[Pozycje zbioru]
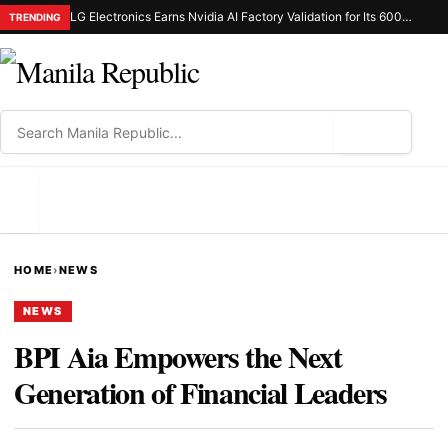
LG Electronics Earns Nvidia AI Factory Validation for Its 600Kw Coolant Distribution Unit
TRENDING
⌕
MENU
HOME
›
NEWS
NEWS
BPI Aia Empowers the Next
Generation of Financial Leaders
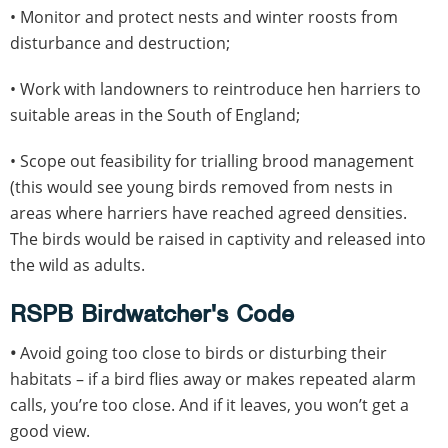
• Monitor and protect nests and winter roosts from
disturbance and destruction;
• Work with landowners to reintroduce hen harriers to
suitable areas in the South of England;
• Scope out feasibility for trialling brood management
(this would see young birds removed from nests in
areas where harriers have reached agreed densities.
The birds would be raised in captivity and released into
the wild as adults.
RSPB Birdwatcher's Code
•
Avoid going too close to birds or disturbing their
habitats – if a bird flies away or makes repeated alarm
calls, you’re too close. And if it leaves, you won’t get a
good view.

Zadanie: Podaj wszystkie wiersze z zestawienia powyżej w postaci listy JSON z tekstami, po jednym tekście na każdy wiersz, z pominięciem pustych wierszy. Obrazków nie uwzględniaj w odpowiedzi.

Miejsce na odpowiedź:
[
  "LG Electronics Earns Nvidia AI Factory Validation for Its 600Kw Coolant Distribution Unit",
  "TRENDING",
  "⌕",
  "MENU",
  "HOME",
  "›",
  "NEWS",
  "NEWS",
  "BPI Aia Empowers the Next",
  "Generation of Financial Leaders",
  "• Monitor and protect nests and winter roosts from",
  "disturbance and destruction;",
  "• Work with landowners to reintroduce hen harriers to",
  "suitable areas in the South of England;",
  "• Scope out feasibility for trialling brood management",
  "(this would see young birds removed from nests in",
  "areas where harriers have reached agreed densities.",
  "The birds would be raised in captivity and released into",
  "the wild as adults.",
  "RSPB Birdwatcher's Code",
  "•",
  "Avoid going too close to birds or disturbing their",
  "habitats – if a bird flies away or makes repeated alarm",
  "calls, you’re too close. And if it leaves, you won’t get a",
  "good view."
]